SET EXERCISE
Can you recast every line of the listing below as a numbered list, with any blank lines left out?

## BEGIN DATASET

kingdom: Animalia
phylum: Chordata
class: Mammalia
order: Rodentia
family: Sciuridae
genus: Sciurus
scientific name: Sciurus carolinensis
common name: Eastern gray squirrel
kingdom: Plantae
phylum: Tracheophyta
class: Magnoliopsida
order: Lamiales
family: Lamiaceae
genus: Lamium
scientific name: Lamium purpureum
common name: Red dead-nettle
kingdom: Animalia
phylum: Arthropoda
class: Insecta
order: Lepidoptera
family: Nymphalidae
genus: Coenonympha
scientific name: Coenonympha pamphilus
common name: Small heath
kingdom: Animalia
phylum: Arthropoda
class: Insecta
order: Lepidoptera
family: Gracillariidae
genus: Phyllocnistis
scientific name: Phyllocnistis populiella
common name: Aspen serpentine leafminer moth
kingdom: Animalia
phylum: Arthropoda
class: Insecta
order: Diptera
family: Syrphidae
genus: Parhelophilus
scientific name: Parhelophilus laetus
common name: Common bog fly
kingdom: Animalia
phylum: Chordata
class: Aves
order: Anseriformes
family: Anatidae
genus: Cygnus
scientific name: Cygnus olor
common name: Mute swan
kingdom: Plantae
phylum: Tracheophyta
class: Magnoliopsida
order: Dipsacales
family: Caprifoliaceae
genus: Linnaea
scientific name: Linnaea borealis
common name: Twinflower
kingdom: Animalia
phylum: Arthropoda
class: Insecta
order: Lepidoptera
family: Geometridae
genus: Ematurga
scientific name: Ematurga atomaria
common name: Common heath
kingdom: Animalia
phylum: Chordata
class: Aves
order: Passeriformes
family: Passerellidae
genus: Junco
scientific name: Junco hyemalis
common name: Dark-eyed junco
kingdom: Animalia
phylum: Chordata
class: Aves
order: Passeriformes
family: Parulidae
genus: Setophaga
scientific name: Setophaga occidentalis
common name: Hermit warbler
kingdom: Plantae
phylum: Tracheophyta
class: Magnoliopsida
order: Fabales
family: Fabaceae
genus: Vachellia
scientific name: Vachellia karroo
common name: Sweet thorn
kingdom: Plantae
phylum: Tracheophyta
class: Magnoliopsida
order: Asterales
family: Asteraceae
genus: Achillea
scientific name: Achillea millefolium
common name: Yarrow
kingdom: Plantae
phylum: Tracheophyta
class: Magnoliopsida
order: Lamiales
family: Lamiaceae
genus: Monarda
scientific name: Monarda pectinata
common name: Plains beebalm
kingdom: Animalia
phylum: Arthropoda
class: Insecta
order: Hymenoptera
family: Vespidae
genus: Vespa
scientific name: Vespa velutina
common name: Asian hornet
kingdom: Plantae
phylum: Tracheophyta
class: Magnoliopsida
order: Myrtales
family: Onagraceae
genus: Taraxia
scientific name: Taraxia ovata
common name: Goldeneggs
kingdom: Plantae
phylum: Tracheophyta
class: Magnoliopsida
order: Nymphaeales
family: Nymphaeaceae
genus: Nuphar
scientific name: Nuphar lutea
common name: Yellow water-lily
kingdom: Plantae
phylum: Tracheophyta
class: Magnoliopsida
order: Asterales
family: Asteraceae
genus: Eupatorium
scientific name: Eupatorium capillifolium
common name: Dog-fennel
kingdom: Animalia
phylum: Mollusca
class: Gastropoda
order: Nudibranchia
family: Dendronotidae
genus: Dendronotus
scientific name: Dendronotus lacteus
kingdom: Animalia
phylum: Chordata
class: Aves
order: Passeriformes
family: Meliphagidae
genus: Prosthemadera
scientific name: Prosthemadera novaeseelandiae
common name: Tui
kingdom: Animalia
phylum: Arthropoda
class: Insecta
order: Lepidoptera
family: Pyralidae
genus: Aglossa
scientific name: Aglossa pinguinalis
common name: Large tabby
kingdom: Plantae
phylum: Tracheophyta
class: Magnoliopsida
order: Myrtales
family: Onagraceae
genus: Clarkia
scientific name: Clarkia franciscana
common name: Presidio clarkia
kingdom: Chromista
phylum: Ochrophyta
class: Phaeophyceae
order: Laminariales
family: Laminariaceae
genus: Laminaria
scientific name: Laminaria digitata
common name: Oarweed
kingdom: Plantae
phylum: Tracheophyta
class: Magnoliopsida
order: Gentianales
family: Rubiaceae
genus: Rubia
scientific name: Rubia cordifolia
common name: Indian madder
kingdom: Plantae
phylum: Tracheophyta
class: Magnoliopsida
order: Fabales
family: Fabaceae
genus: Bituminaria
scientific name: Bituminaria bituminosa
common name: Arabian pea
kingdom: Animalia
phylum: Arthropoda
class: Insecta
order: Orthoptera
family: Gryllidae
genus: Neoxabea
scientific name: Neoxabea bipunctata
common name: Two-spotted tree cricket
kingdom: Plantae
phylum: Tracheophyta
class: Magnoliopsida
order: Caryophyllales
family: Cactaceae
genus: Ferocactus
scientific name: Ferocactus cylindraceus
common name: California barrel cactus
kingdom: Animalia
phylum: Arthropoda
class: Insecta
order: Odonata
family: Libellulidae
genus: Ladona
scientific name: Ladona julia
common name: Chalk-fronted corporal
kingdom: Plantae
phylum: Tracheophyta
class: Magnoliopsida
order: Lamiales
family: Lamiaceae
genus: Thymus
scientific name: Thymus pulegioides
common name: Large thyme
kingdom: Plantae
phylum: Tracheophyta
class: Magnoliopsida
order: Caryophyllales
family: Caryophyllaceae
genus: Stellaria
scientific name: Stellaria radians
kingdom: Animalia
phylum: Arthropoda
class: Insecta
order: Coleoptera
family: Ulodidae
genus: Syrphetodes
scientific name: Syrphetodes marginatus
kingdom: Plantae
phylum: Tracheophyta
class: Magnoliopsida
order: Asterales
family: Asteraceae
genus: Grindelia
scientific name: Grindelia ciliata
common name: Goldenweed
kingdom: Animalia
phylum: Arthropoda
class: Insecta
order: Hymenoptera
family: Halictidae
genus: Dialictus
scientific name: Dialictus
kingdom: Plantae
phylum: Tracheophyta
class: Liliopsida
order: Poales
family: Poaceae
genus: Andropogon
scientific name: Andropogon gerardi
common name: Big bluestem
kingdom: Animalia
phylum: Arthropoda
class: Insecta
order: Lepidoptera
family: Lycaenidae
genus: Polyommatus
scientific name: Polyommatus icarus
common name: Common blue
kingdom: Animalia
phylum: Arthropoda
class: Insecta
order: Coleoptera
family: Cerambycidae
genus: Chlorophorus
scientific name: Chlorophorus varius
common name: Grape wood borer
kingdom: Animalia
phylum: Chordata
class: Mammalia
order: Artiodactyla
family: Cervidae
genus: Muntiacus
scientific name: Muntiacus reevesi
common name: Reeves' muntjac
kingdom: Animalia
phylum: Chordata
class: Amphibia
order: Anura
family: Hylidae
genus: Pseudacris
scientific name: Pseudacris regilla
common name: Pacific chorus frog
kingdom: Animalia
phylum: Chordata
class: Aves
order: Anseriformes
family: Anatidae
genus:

## END DATASET

WORKED SOLUTION
1. kingdom: Animalia
2. phylum: Chordata
3. class: Mammalia
4. order: Rodentia
5. family: Sciuridae
6. genus: Sciurus
7. scientific name: Sciurus carolinensis
8. common name: Eastern gray squirrel
9. kingdom: Plantae
10. phylum: Tracheophyta
11. class: Magnoliopsida
12. order: Lamiales
13. family: Lamiaceae
14. genus: Lamium
15. scientific name: Lamium purpureum
16. common name: Red dead-nettle
17. kingdom: Animalia
18. phylum: Arthropoda
19. class: Insecta
20. order: Lepidoptera
21. family: Nymphalidae
22. genus: Coenonympha
23. scientific name: Coenonympha pamphilus
24. common name: Small heath
25. kingdom: Animalia
26. phylum: Arthropoda
27. class: Insecta
28. order: Lepidoptera
29. family: Gracillariidae
30. genus: Phyllocnistis
31. scientific name: Phyllocnistis populiella
32. common name: Aspen serpentine leafminer moth
33. kingdom: Animalia
34. phylum: Arthropoda
35. class: Insecta
36. order: Diptera
37. family: Syrphidae
38. genus: Parhelophilus
39. scientific name: Parhelophilus laetus
40. common name: Common bog fly
41. kingdom: Animalia
42. phylum: Chordata
43. class: Aves
44. order: Anseriformes
45. family: Anatidae
46. genus: Cygnus
47. scientific name: Cygnus olor
48. common name: Mute swan
49. kingdom: Plantae
50. phylum: Tracheophyta
51. class: Magnoliopsida
52. order: Dipsacales
53. family: Caprifoliaceae
54. genus: Linnaea
55. scientific name: Linnaea borealis
56. common name: Twinflower
57. kingdom: Animalia
58. phylum: Arthropoda
59. class: Insecta
60. order: Lepidoptera
61. family: Geometridae
62. genus: Ematurga
63. scientific name: Ematurga atomaria
64. common name: Common heath
65. kingdom: Animalia
66. phylum: Chordata
67. class: Aves
68. order: Passeriformes
69. family: Passerellidae
70. genus: Junco
71. scientific name: Junco hyemalis
72. common name: Dark-eyed junco
73. kingdom: Animalia
74. phylum: Chordata
75. class: Aves
76. order: Passeriformes
77. family: Parulidae
78. genus: Setophaga
79. scientific name: Setophaga occidentalis
80. common name: Hermit warbler
81. kingdom: Plantae
82. phylum: Tracheophyta
83. class: Magnoliopsida
84. order: Fabales
85. family: Fabaceae
86. genus: Vachellia
87. scientific name: Vachellia karroo
88. common name: Sweet thorn
89. kingdom: Plantae
90. phylum: Tracheophyta
91. class: Magnoliopsida
92. order: Asterales
93. family: Asteraceae
94. genus: Achillea
95. scientific name: Achillea millefolium
96. common name: Yarrow
97. kingdom: Plantae
98. phylum: Tracheophyta
99. class: Magnoliopsida
100. order: Lamiales
101. family: Lamiaceae
102. genus: Monarda
103. scientific name: Monarda pectinata
104. common name: Plains beebalm
105. kingdom: Animalia
106. phylum: Arthropoda
107. class: Insecta
108. order: Hymenoptera
109. family: Vespidae
110. genus: Vespa
111. scientific name: Vespa velutina
112. common name: Asian hornet
113. kingdom: Plantae
114. phylum: Tracheophyta
115. class: Magnoliopsida
116. order: Myrtales
117. family: Onagraceae
118. genus: Taraxia
119. scientific name: Taraxia ovata
120. common name: Goldeneggs
121. kingdom: Plantae
122. phylum: Tracheophyta
123. class: Magnoliopsida
124. order: Nymphaeales
125. family: Nymphaeaceae
126. genus: Nuphar
127. scientific name: Nuphar lutea
128. common name: Yellow water-lily
129. kingdom: Plantae
130. phylum: Tracheophyta
131. class: Magnoliopsida
132. order: Asterales
133. family: Asteraceae
134. genus: Eupatorium
135. scientific name: Eupatorium capillifolium
136. common name: Dog-fennel
137. kingdom: Animalia
138. phylum: Mollusca
139. class: Gastropoda
140. order: Nudibranchia
141. family: Dendronotidae
142. genus: Dendronotus
143. scientific name: Dendronotus lacteus
144. kingdom: Animalia
145. phylum: Chordata
146. class: Aves
147. order: Passeriformes
148. family: Meliphagidae
149. genus: Prosthemadera
150. scientific name: Prosthemadera novaeseelandiae
151. common name: Tui
152. kingdom: Animalia
153. phylum: Arthropoda
154. class: Insecta
155. order: Lepidoptera
156. family: Pyralidae
157. genus: Aglossa
158. scientific name: Aglossa pinguinalis
159. common name: Large tabby
160. kingdom: Plantae
161. phylum: Tracheophyta
162. class: Magnoliopsida
163. order: Myrtales
164. family: Onagraceae
165. genus: Clarkia
166. scientific name: Clarkia franciscana
167. common name: Presidio clarkia
168. kingdom: Chromista
169. phylum: Ochrophyta
170. class: Phaeophyceae
171. order: Laminariales
172. family: Laminariaceae
173. genus: Laminaria
174. scientific name: Laminaria digitata
175. common name: Oarweed
176. kingdom: Plantae
177. phylum: Tracheophyta
178. class: Magnoliopsida
179. order: Gentianales
180. family: Rubiaceae
181. genus: Rubia
182. scientific name: Rubia cordifolia
183. common name: Indian madder
184. kingdom: Plantae
185. phylum: Tracheophyta
186. class: Magnoliopsida
187. order: Fabales
188. family: Fabaceae
189. genus: Bituminaria
190. scientific name: Bituminaria bituminosa
191. common name: Arabian pea
192. kingdom: Animalia
193. phylum: Arthropoda
194. class: Insecta
195. order: Orthoptera
196. family: Gryllidae
197. genus: Neoxabea
198. scientific name: Neoxabea bipunctata
199. common name: Two-spotted tree cricket
200. kingdom: Plantae
201. phylum: Tracheophyta
202. class: Magnoliopsida
203. order: Caryophyllales
204. family: Cactaceae
205. genus: Ferocactus
206. scientific name: Ferocactus cylindraceus
207. common name: California barrel cactus
208. kingdom: Animalia
209. phylum: Arthropoda
210. class: Insecta
211. order: Odonata
212. family: Libellulidae
213. genus: Ladona
214. scientific name: Ladona julia
215. common name: Chalk-fronted corporal
216. kingdom: Plantae
217. phylum: Tracheophyta
218. class: Magnoliopsida
219. order: Lamiales
220. family: Lamiaceae
221. genus: Thymus
222. scientific name: Thymus pulegioides
223. common name: Large thyme
224. kingdom: Plantae
225. phylum: Tracheophyta
226. class: Magnoliopsida
227. order: Caryophyllales
228. family: Caryophyllaceae
229. genus: Stellaria
230. scientific name: Stellaria radians
231. kingdom: Animalia
232. phylum: Arthropoda
233. class: Insecta
234. order: Coleoptera
235. family: Ulodidae
236. genus: Syrphetodes
237. scientific name: Syrphetodes marginatus
238. kingdom: Plantae
239. phylum: Tracheophyta
240. class: Magnoliopsida
241. order: Asterales
242. family: Asteraceae
243. genus: Grindelia
244. scientific name: Grindelia ciliata
245. common name: Goldenweed
246. kingdom: Animalia
247. phylum: Arthropoda
248. class: Insecta
249. order: Hymenoptera
250. family: Halictidae
251. genus: Dialictus
252. scientific name: Dialictus
253. kingdom: Plantae
254. phylum: Tracheophyta
255. class: Liliopsida
256. order: Poales
257. family: Poaceae
258. genus: Andropogon
259. scientific name: Andropogon gerardi
260. common name: Big bluestem
261. kingdom: Animalia
262. phylum: Arthropoda
263. class: Insecta
264. order: Lepidoptera
265. family: Lycaenidae
266. genus: Polyommatus
267. scientific name: Polyommatus icarus
268. common name: Common blue
269. kingdom: Animalia
270. phylum: Arthropoda
271. class: Insecta
272. order: Coleoptera
273. family: Cerambycidae
274. genus: Chlorophorus
275. scientific name: Chlorophorus varius
276. common name: Grape wood borer
277. kingdom: Animalia
278. phylum: Chordata
279. class: Mammalia
280. order: Artiodactyla
281. family: Cervidae
282. genus: Muntiacus
283. scientific name: Muntiacus reevesi
284. common name: Reeves' muntjac
285. kingdom: Animalia
286. phylum: Chordata
287. class: Amphibia
288. order: Anura
289. family: Hylidae
290. genus: Pseudacris
291. scientific name: Pseudacris regilla
292. common name: Pacific chorus frog
293. kingdom: Animalia
294. phylum: Chordata
295. class: Aves
296. order: Anseriformes
297. family: Anatidae
298. genus:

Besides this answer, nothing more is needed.